Segundo os dados do Relatório de Desenvolvimento Humano do Pnud (Programa das Nações Unidas para o Desenvolvimento), a desigualdade na China é hoje maior do que em países capitalistas desenvolvidos, como Alemanha e Estados Unidos, mas ainda menor do que no Brasil e na África do Sul, que estão entre os campeões mundiais da desigualdade. O coeficiente de Gini, que mede a desigualdade, era de 0,42 em 2015 na China, em comparação com 0,41 nos EUA (onde a desigualdade também aumenta) e 0,30 na Alemanha, numa escala de 0 a 1 — quanto menor o índice, mais igualitária a sociedade. Nos anos 80, quando a China era muito mais pobre, o índice de Gini era de 0,30.
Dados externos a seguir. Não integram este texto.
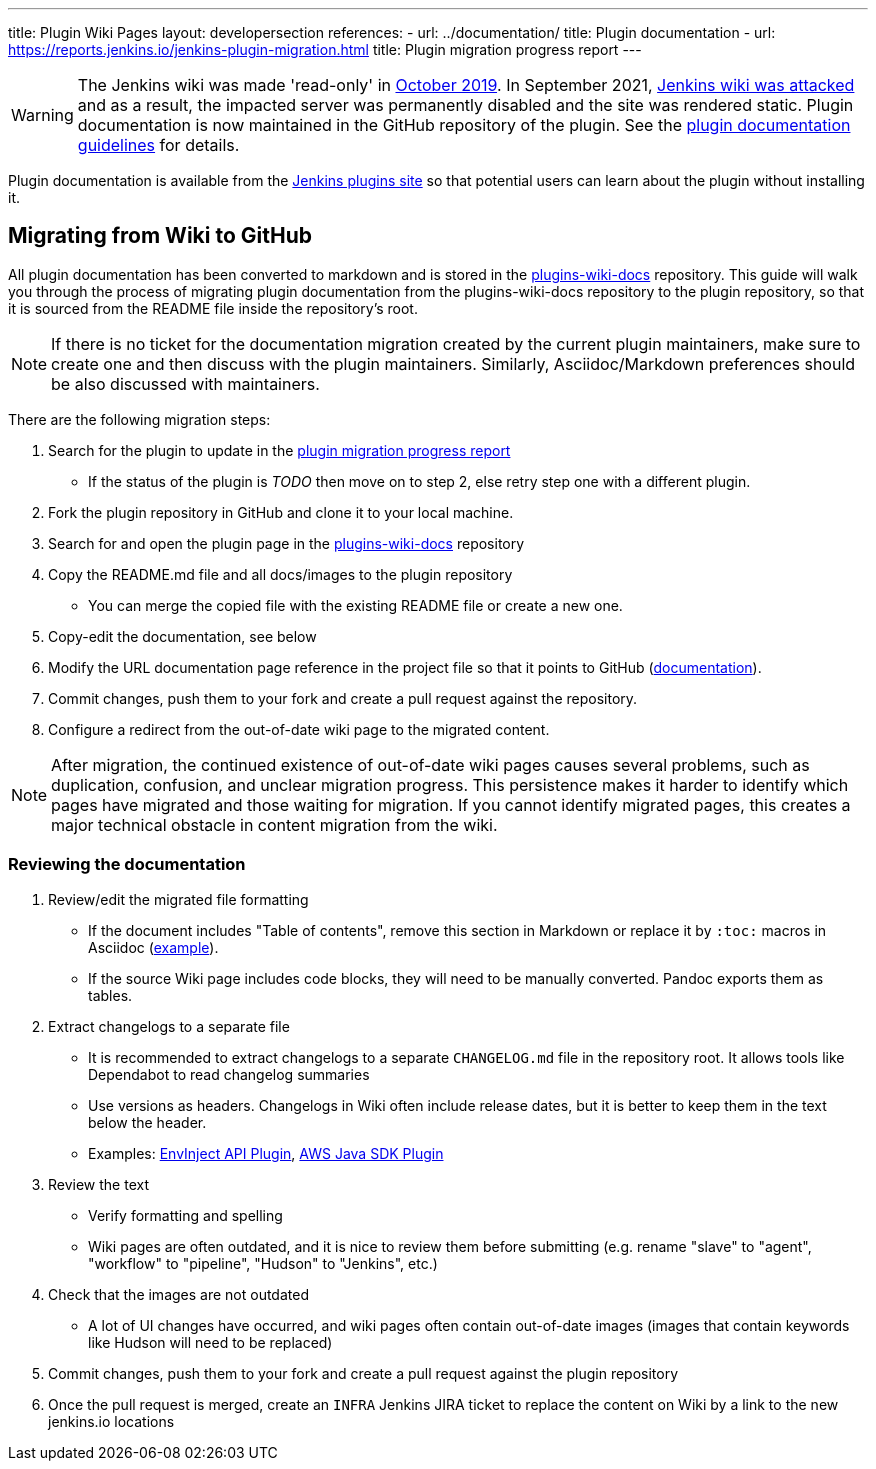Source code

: ---
title: Plugin Wiki Pages
layout: developersection
references:
- url: ../documentation/
  title: Plugin documentation
- url: https://reports.jenkins.io/jenkins-plugin-migration.html
  title: Plugin migration progress report
---

WARNING: The Jenkins wiki was made 'read-only' in link:https://groups.google.com/d/msg/jenkinsci-dev/lNmas8aBRrI/eL3u7A6qBwAJ[October 2019]. 
In September 2021, link:/blog/2021/09/04/wiki-attacked/[Jenkins wiki was attacked] and as a result, the impacted server was permanently disabled and the site was rendered static.
Plugin documentation is now maintained in the GitHub repository of the plugin.
See the link:../documentation[plugin documentation guidelines] for details.

Plugin documentation is available from the link:https://plugins.jenkins.io[Jenkins plugins site] so that potential users can learn about the plugin without installing it.

== Migrating from Wiki to GitHub

All plugin documentation has been converted to markdown and is stored in the link:https://github.com/jenkins-infra/plugins-wiki-docs/[plugins-wiki-docs] repository.
This guide will walk you through the process of migrating plugin documentation from the plugins-wiki-docs repository to the plugin repository, so that it is sourced from the README file inside the repository's root.

NOTE: If there is no ticket for the documentation migration created by the current plugin maintainers,
make sure to create one and then discuss with the plugin maintainers.
Similarly, Asciidoc/Markdown preferences should be also discussed with maintainers.

There are the following migration steps:

. Search for the plugin to update in the link:https://reports.jenkins.io/jenkins-plugin-migration.html[plugin migration progress report]
** If the status of the plugin is _TODO_ then move on to step 2, else retry step one with a different plugin.
. Fork the plugin repository in GitHub and clone it to your local machine.
. Search for and open the plugin page in the link:https://github.com/jenkins-infra/plugins-wiki-docs/[plugins-wiki-docs] repository
. Copy the README.md file and all docs/images to the plugin repository
** You can merge the copied file with the existing README file or create a new one.
. Copy-edit the documentation, see below
. Modify the URL documentation page reference in the project file so that it points to GitHub (link:/doc/developer/publishing/documentation/#referencing-the-documentation-page-from-the-project-file[documentation]).
. Commit changes, push them to your fork and create a pull request against the repository.
. Configure a redirect from the out-of-date wiki page to the migrated content.

NOTE: After migration, the continued existence of out-of-date wiki pages causes several problems, such as duplication, confusion, and unclear migration progress.
This persistence makes it harder to identify which pages have migrated and those waiting for migration.
If you cannot identify migrated pages, this creates a major technical obstacle in content migration from the wiki.

=== Reviewing the documentation

. Review/edit the migrated file formatting
** If the document includes "Table of contents", remove this section in Markdown 
   or replace it by `:toc:` macros in Asciidoc (link:https://raw.githubusercontent.com/jenkinsci/.github/master/.github/release-drafter.adoc[example]).
** If the source Wiki page includes code blocks, they will need to be manually converted. 
   Pandoc exports them as tables.
. Extract changelogs to a separate file
** It is recommended to extract changelogs to a separate `CHANGELOG.md` file in the repository root.
   It allows tools like Dependabot to read changelog summaries
** Use versions as headers.
   Changelogs in Wiki often include release dates, but it is better to keep them in the text below the header.
** Examples: link:https://github.com/jenkinsci/envinject-api-plugin/blob/master/CHANGELOG.md[EnvInject API Plugin], link:https://github.com/jenkinsci/aws-java-sdk-plugin/blob/master/CHANGELOG.md[AWS Java SDK Plugin]
. Review the text
** Verify formatting and spelling
** Wiki pages are often outdated, and it is nice to review them before submitting 
   (e.g. rename "slave" to "agent", "workflow" to "pipeline", "Hudson" to "Jenkins", etc.)
. Check that the images are not outdated
** A lot of UI changes have occurred, and wiki pages often contain out-of-date images (images that contain keywords like Hudson will need to be replaced)
. Commit changes, push them to your fork and create a pull request against the plugin repository
. Once the pull request is merged, create an `INFRA` Jenkins JIRA ticket to replace the content on Wiki by a link to the new jenkins.io locations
— O Partido Comunista da China combina os princípios básicos do marxismo com as realidades da nova China e trouxe conquistas históricas, assim como mudanças profundas e fundamentais para o país. Tais conquistas provaram que somente ao aderir ao socialismo e desenvolvê-lo com características chinesas poderemos atingir o grande rejuvenescimento da nação chinesa — disse Xi, que defendeu que os membros do Partido Comunista sejam os guardiães do marxismo e não esqueçam das raízes socialistas do PCC, ao mesmo tempo em que buscam o desenvolvimento do país.
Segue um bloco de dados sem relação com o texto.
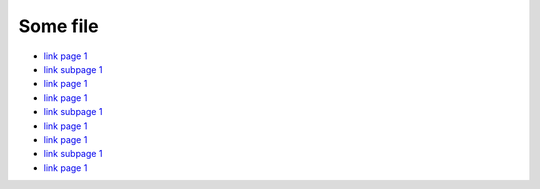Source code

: ..  _page1:

Some file
=========

*   `link page 1 </page1.rst>`_
*   `link subpage 1 <subpage1.rst>`_
*   `link page 1 <../page1.rst>`_


*   `link page 1 </page1.html>`_
*   `link subpage 1 <subpage1.html>`_
*   `link page 1 <../page1.html>`_

*   `link page 1 </page1>`_
*   `link subpage 1 <subpage1>`_
*   `link page 1 <../page1>`_
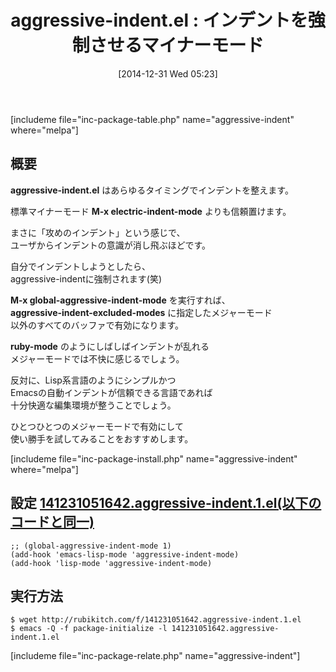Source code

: #+BLOG: rubikitch
#+POSTID: 586
#+BLOG: rubikitch
#+DATE: [2014-12-31 Wed 05:23]
#+PERMALINK: aggressive-indent
#+OPTIONS: toc:nil num:nil todo:nil pri:nil tags:nil ^:nil \n:t -:nil
#+ISPAGE: nil
#+DESCRIPTION:
# (progn (erase-buffer)(find-file-hook--org2blog/wp-mode))
#+BLOG: rubikitch
#+CATEGORY: インデント
#+EL_PKG_NAME: aggressive-indent
#+TAGS: マイナーモード
#+EL_TITLE0: インデントを強制させるマイナーモード
#+begin: org2blog
#+TITLE: aggressive-indent.el : インデントを強制させるマイナーモード
[includeme file="inc-package-table.php" name="aggressive-indent" where="melpa"]

#+end:
** 概要
*aggressive-indent.el* はあらゆるタイミングでインデントを整えます。

標準マイナーモード *M-x electric-indent-mode* よりも信頼置けます。

まさに「攻めのインデント」という感じで、
ユーザからインデントの意識が消し飛ぶほどです。

自分でインデントしようとしたら、
aggressive-indentに強制されます(笑)

*M-x global-aggressive-indent-mode* を実行すれば、
*aggressive-indent-excluded-modes* に指定したメジャーモード
以外のすべてのバッファで有効になります。

*ruby-mode* のようにしばしばインデントが乱れる
メジャーモードでは不快に感じるでしょう。

反対に、Lisp系言語のようにシンプルかつ
Emacsの自動インデントが信頼できる言語であれば
十分快適な編集環境が整うことでしょう。

ひとつひとつのメジャーモードで有効にして
使い勝手を試してみることをおすすめします。

[includeme file="inc-package-install.php" name="aggressive-indent" where="melpa"]
** 設定 [[http://rubikitch.com/f/141231051642.aggressive-indent.1.el][141231051642.aggressive-indent.1.el(以下のコードと同一)]]
#+BEGIN: include :file "/r/sync/junk/141231/141231051642.aggressive-indent.1.el"
#+BEGIN_SRC fundamental
;; (global-aggressive-indent-mode 1)
(add-hook 'emacs-lisp-mode 'aggressive-indent-mode)
(add-hook 'lisp-mode 'aggressive-indent-mode)
#+END_SRC

#+END:

** 実行方法
#+BEGIN_EXAMPLE
$ wget http://rubikitch.com/f/141231051642.aggressive-indent.1.el
$ emacs -Q -f package-initialize -l 141231051642.aggressive-indent.1.el
#+END_EXAMPLE

# (progn (forward-line 1)(shell-command "screenshot-time.rb org_template" t))
[includeme file="inc-package-relate.php" name="aggressive-indent"]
Nas últimas semanas, a mídia estatal chinesa, que costuma ecoar a linha do partido, tem explorado todos os aspectos do marxismo. A TV estatal está transmitindo séries especiais com a trajetória do alemão, para mostrar como suas ideias seguem relevantes para as próximas gerações. Alguns programas têm o nome de “Marx estava certo”.
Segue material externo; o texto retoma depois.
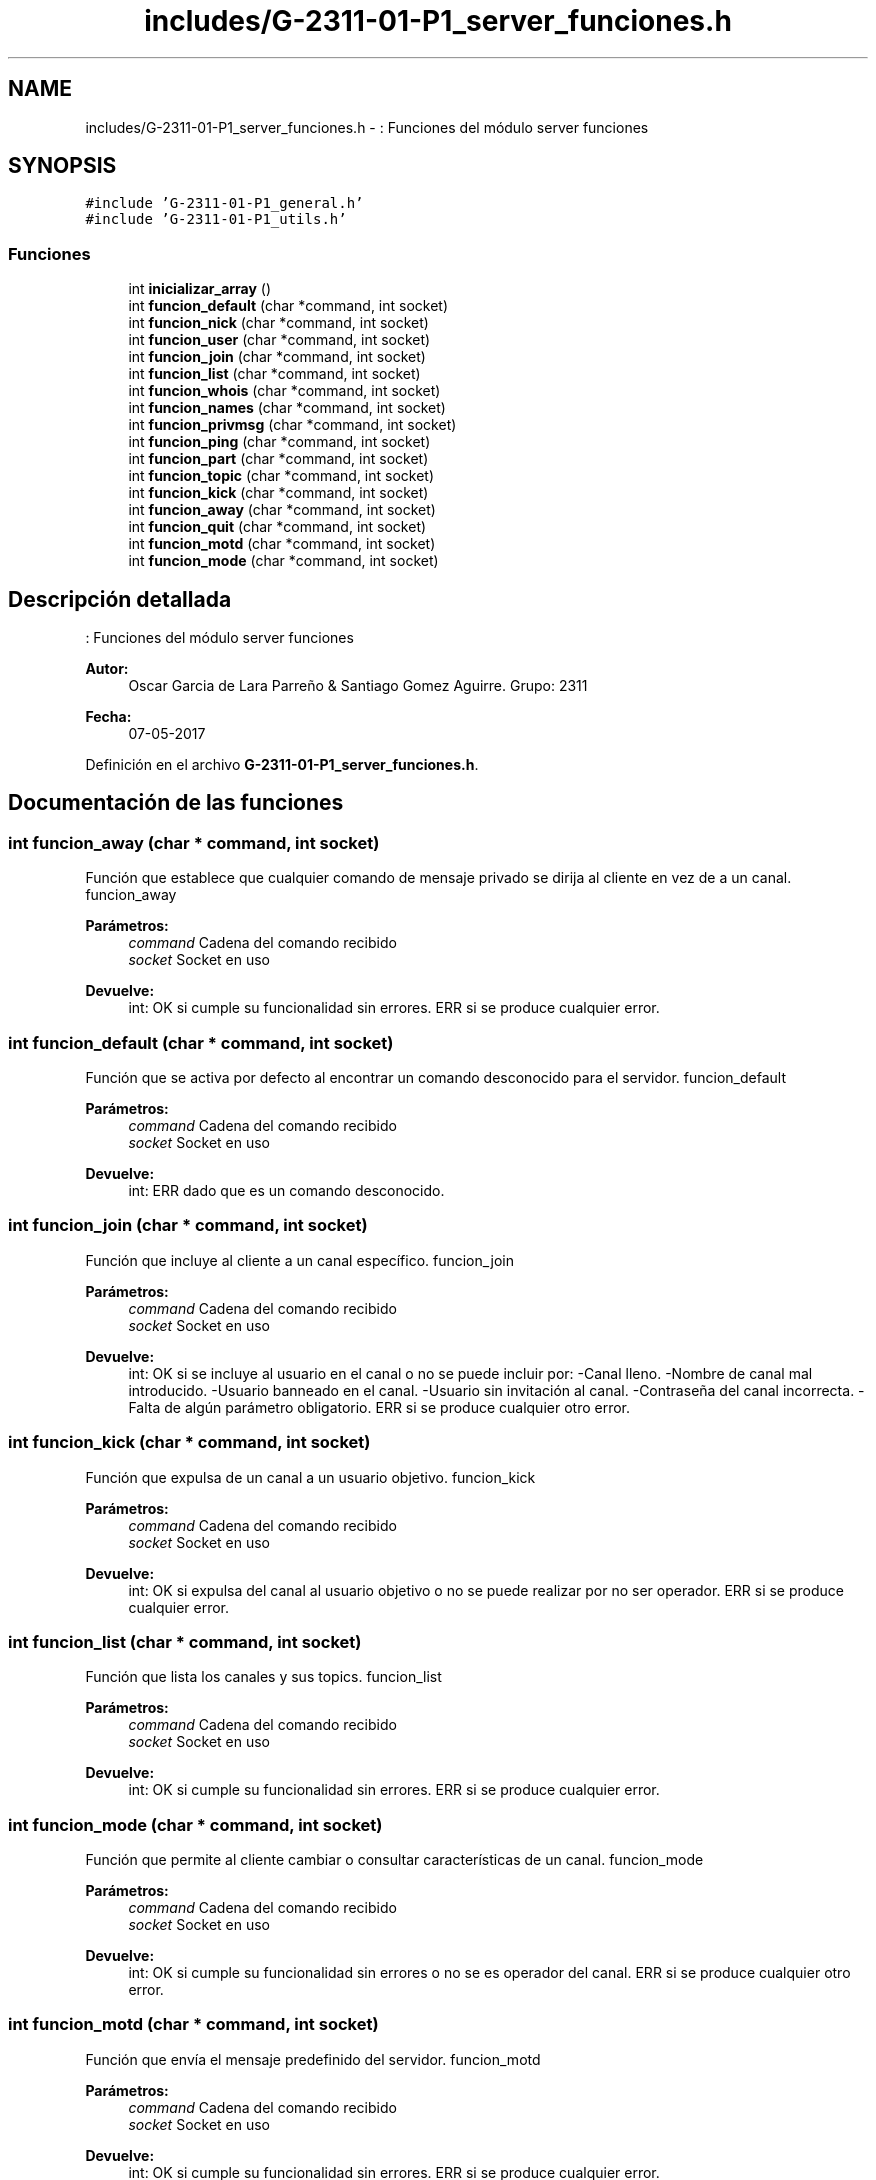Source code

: .TH "includes/G-2311-01-P1_server_funciones.h" 3 "Domingo, 7 de Mayo de 2017" "Redes 2" \" -*- nroff -*-
.ad l
.nh
.SH NAME
includes/G-2311-01-P1_server_funciones.h \- : Funciones del módulo server funciones  

.SH SYNOPSIS
.br
.PP
\fC#include 'G\-2311\-01\-P1_general\&.h'\fP
.br
\fC#include 'G\-2311\-01\-P1_utils\&.h'\fP
.br

.SS "Funciones"

.in +1c
.ti -1c
.RI "int \fBinicializar_array\fP ()"
.br
.ti -1c
.RI "int \fBfuncion_default\fP (char *command, int socket)"
.br
.ti -1c
.RI "int \fBfuncion_nick\fP (char *command, int socket)"
.br
.ti -1c
.RI "int \fBfuncion_user\fP (char *command, int socket)"
.br
.ti -1c
.RI "int \fBfuncion_join\fP (char *command, int socket)"
.br
.ti -1c
.RI "int \fBfuncion_list\fP (char *command, int socket)"
.br
.ti -1c
.RI "int \fBfuncion_whois\fP (char *command, int socket)"
.br
.ti -1c
.RI "int \fBfuncion_names\fP (char *command, int socket)"
.br
.ti -1c
.RI "int \fBfuncion_privmsg\fP (char *command, int socket)"
.br
.ti -1c
.RI "int \fBfuncion_ping\fP (char *command, int socket)"
.br
.ti -1c
.RI "int \fBfuncion_part\fP (char *command, int socket)"
.br
.ti -1c
.RI "int \fBfuncion_topic\fP (char *command, int socket)"
.br
.ti -1c
.RI "int \fBfuncion_kick\fP (char *command, int socket)"
.br
.ti -1c
.RI "int \fBfuncion_away\fP (char *command, int socket)"
.br
.ti -1c
.RI "int \fBfuncion_quit\fP (char *command, int socket)"
.br
.ti -1c
.RI "int \fBfuncion_motd\fP (char *command, int socket)"
.br
.ti -1c
.RI "int \fBfuncion_mode\fP (char *command, int socket)"
.br
.in -1c
.SH "Descripción detallada"
.PP 
: Funciones del módulo server funciones 


.PP
\fBAutor:\fP
.RS 4
Oscar Garcia de Lara Parreño & Santiago Gomez Aguirre\&. Grupo: 2311 
.RE
.PP
\fBFecha:\fP
.RS 4
07-05-2017 
.RE
.PP

.PP
Definición en el archivo \fBG\-2311\-01\-P1_server_funciones\&.h\fP\&.
.SH "Documentación de las funciones"
.PP 
.SS "int funcion_away (char * command, int socket)"
Función que establece que cualquier comando de mensaje privado se dirija al cliente en vez de a un canal\&.  funcion_away 
.PP
\fBParámetros:\fP
.RS 4
\fIcommand\fP Cadena del comando recibido 
.br
\fIsocket\fP Socket en uso 
.RE
.PP
\fBDevuelve:\fP
.RS 4
int: OK si cumple su funcionalidad sin errores\&. ERR si se produce cualquier error\&. 
.RE
.PP

.SS "int funcion_default (char * command, int socket)"
Función que se activa por defecto al encontrar un comando desconocido para el servidor\&.  funcion_default 
.PP
\fBParámetros:\fP
.RS 4
\fIcommand\fP Cadena del comando recibido 
.br
\fIsocket\fP Socket en uso 
.RE
.PP
\fBDevuelve:\fP
.RS 4
int: ERR dado que es un comando desconocido\&. 
.RE
.PP

.SS "int funcion_join (char * command, int socket)"
Función que incluye al cliente a un canal específico\&.  funcion_join 
.PP
\fBParámetros:\fP
.RS 4
\fIcommand\fP Cadena del comando recibido 
.br
\fIsocket\fP Socket en uso 
.RE
.PP
\fBDevuelve:\fP
.RS 4
int: OK si se incluye al usuario en el canal o no se puede incluir por: -Canal lleno\&. -Nombre de canal mal introducido\&. -Usuario banneado en el canal\&. -Usuario sin invitación al canal\&. -Contraseña del canal incorrecta\&. -Falta de algún parámetro obligatorio\&. ERR si se produce cualquier otro error\&. 
.RE
.PP

.SS "int funcion_kick (char * command, int socket)"
Función que expulsa de un canal a un usuario objetivo\&.  funcion_kick 
.PP
\fBParámetros:\fP
.RS 4
\fIcommand\fP Cadena del comando recibido 
.br
\fIsocket\fP Socket en uso 
.RE
.PP
\fBDevuelve:\fP
.RS 4
int: OK si expulsa del canal al usuario objetivo o no se puede realizar por no ser operador\&. ERR si se produce cualquier error\&. 
.RE
.PP

.SS "int funcion_list (char * command, int socket)"
Función que lista los canales y sus topics\&.  funcion_list 
.PP
\fBParámetros:\fP
.RS 4
\fIcommand\fP Cadena del comando recibido 
.br
\fIsocket\fP Socket en uso 
.RE
.PP
\fBDevuelve:\fP
.RS 4
int: OK si cumple su funcionalidad sin errores\&. ERR si se produce cualquier error\&. 
.RE
.PP

.SS "int funcion_mode (char * command, int socket)"
Función que permite al cliente cambiar o consultar características de un canal\&.  funcion_mode 
.PP
\fBParámetros:\fP
.RS 4
\fIcommand\fP Cadena del comando recibido 
.br
\fIsocket\fP Socket en uso 
.RE
.PP
\fBDevuelve:\fP
.RS 4
int: OK si cumple su funcionalidad sin errores o no se es operador del canal\&. ERR si se produce cualquier otro error\&. 
.RE
.PP

.SS "int funcion_motd (char * command, int socket)"
Función que envía el mensaje predefinido del servidor\&.  funcion_motd 
.PP
\fBParámetros:\fP
.RS 4
\fIcommand\fP Cadena del comando recibido 
.br
\fIsocket\fP Socket en uso 
.RE
.PP
\fBDevuelve:\fP
.RS 4
int: OK si cumple su funcionalidad sin errores\&. ERR si se produce cualquier error\&. 
.RE
.PP

.SS "int funcion_names (char * command, int socket)"
Función que muestra todos los usuarios visibles en un canal\&.  funcion_names 
.PP
\fBParámetros:\fP
.RS 4
\fIcommand\fP Cadena del comando recibido 
.br
\fIsocket\fP Socket en uso 
.RE
.PP
\fBDevuelve:\fP
.RS 4
int: OK si cumple su funcionalidad sin errores\&. ERR si se produce cualquier error\&. 
.RE
.PP

.SS "int funcion_nick (char * command, int socket)"
Función que da un nickname al usuario o cambia el existente\&.  funcion_nick 
.PP
\fBParámetros:\fP
.RS 4
\fIcommand\fP Cadena del comando recibido 
.br
\fIsocket\fP Socket en uso 
.RE
.PP
\fBDevuelve:\fP
.RS 4
int: OK si el nickname se actualiza sin errores o no se puede actualizar porque ya existe uno igual en uso\&. ERR si se produce cualquier otro error\&. 
.RE
.PP

.SS "int funcion_part (char * command, int socket)"
Función que saca al cliente de la lista de usuarios activos de los canales indicados\&.  funcion_part 
.PP
\fBParámetros:\fP
.RS 4
\fIcommand\fP Cadena del comando recibido 
.br
\fIsocket\fP Socket en uso 
.RE
.PP
\fBDevuelve:\fP
.RS 4
int: OK si cumple su funcionalidad sin errores\&. ERR si se produce cualquier error\&. 
.RE
.PP

.SS "int funcion_ping (char * command, int socket)"
Función que envía un mensaje ping a un usuario o responde al servidor con un mensaje pong\&.  funcion_ping 
.PP
\fBParámetros:\fP
.RS 4
\fIcommand\fP Cadena del comando recibido 
.br
\fIsocket\fP Socket en uso 
.RE
.PP
\fBDevuelve:\fP
.RS 4
int: OK si cumple su funcionalidad sin errores\&. ERR si se produce cualquier error\&. 
.RE
.PP

.SS "int funcion_privmsg (char * command, int socket)"
Función que envía un mensaje privado entre dos usuarios o a un canal\&.  funcion_privmsg 
.PP
\fBParámetros:\fP
.RS 4
\fIcommand\fP Cadena del comando recibido 
.br
\fIsocket\fP Socket en uso 
.RE
.PP
\fBDevuelve:\fP
.RS 4
int: OK si cumple su funcionalidad sin errores\&. ERR si se produce cualquier error\&. 
.RE
.PP

.SS "int funcion_quit (char * command, int socket)"
Función que termina la sesión del cliente con un mensaje de cierre\&.  funcion_quit 
.PP
\fBParámetros:\fP
.RS 4
\fIcommand\fP Cadena del comando recibido 
.br
\fIsocket\fP Socket en uso 
.RE
.PP
\fBDevuelve:\fP
.RS 4
int: OK si cumple su funcionalidad sin errores\&. ERR si se produce cualquier error\&. 
.RE
.PP

.SS "int funcion_topic (char * command, int socket)"
Función que establece o cambia el topic de un canal\&.  funcion_topic 
.PP
\fBParámetros:\fP
.RS 4
\fIcommand\fP Cadena del comando recibido 
.br
\fIsocket\fP Socket en uso 
.RE
.PP
\fBDevuelve:\fP
.RS 4
int: OK si cumple su funcionalidad o no se puede cumplir por: -Nombre de canal incorrecto\&. -Canal con topic protegido del que no se es operador\&. ERR si se produce cualquier otro error\&. 
.RE
.PP

.SS "int funcion_user (char * command, int socket)"
Función que especifíca el username, hostname y realname de un nuevo usuario\&.  funcion_user 
.PP
\fBParámetros:\fP
.RS 4
\fIcommand\fP Cadena del comando recibido 
.br
\fIsocket\fP Socket en uso 
.RE
.PP
\fBDevuelve:\fP
.RS 4
int: OK si cumple su funcionalidad sin errores\&. ERR si se produce cualquier error\&. 
.RE
.PP

.SS "int funcion_whois (char * command, int socket)"
Función que devuelve toda la información de los usuarios objetivo\&.  funcion_whois 
.PP
\fBParámetros:\fP
.RS 4
\fIcommand\fP Cadena del comando recibido 
.br
\fIsocket\fP Socket en uso 
.RE
.PP
\fBDevuelve:\fP
.RS 4
int: OK si se muestra la información sin errores o falta algún argumento obligatorio\&. ERR si se produce cualquier error\&. 
.RE
.PP

.SS "int inicializar_array ()"
Función que inicializa la lista de comandos que acepta el servidor\&.  inicializar_array 
.PP
\fBDevuelve:\fP
.RS 4
int: OK dado que no se contempla ningún escenario de error\&. 
.RE
.PP

.SH "Autor"
.PP 
Generado automáticamente por Doxygen para Redes 2 del código fuente\&.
Para popularizar a vida e obra do intelectual, de acordo com a agência Xinhua, um grupo de alunos e jovens professores da Universidade de Nanquim resolveu fazer pequenos filmes para divulgar na conta do WeChat (o primo chinês turbinado do WhatsApp) da instituição. Na China, até hoje todos os universitários, de humanas ou exatas, são obrigados a frequentar a disciplina sobre marxismo para se formarem.

— Eu sei quem foi Marx, mas não me lembro muito dessas aulas na faculdade. Confesso que achava bastante chatas. Nem eu nem meus colegas de trabalho tínhamos ideia de que Marx estava fazendo 200 anos — disse o jovem Li, de 24 anos, formado numa das universidades mais importantes para idiomas de Pequim.

Na Rússia, o berço da Revolução Comunista de 1917, a data está sendo comemorada com mais moderação, e o governo não se pronunciou. Uma pesquisa do instituto de opinião VTsIOM divulgada pelo jornal “Izvestia” mostra que 98% dos russos reconhecem o nome de Karl Marx. No entanto, não sabem exatamente quem ele foi. Mais da metade dos entrevistados, 54%, não leram os livros do filósofo alemão, e 66% deles não se lembram das suas ideias.

Embora os ensinamentos de Marx já não estejam na cabeça dos russos, seu nome ainda é familiar porque ele está representado em ruas e monumentos pelo país. Em Moscou, há uma imensa escultura em bronze na Praça dos Teatros, em frente ao Balé Bolshoi. Enquanto 37% sabem que ele é o autor de “O Capital”, 28% não sabem explicar por que ficou conhecido. A pesquisa aponta ainda que 23% o reconhecem como um comunista, um socialista e o fundador do marxismo. Mas 16% se lembram dele como um cientista, 13%, como político, e 7%, como a antecessor de Lenin e Stalin.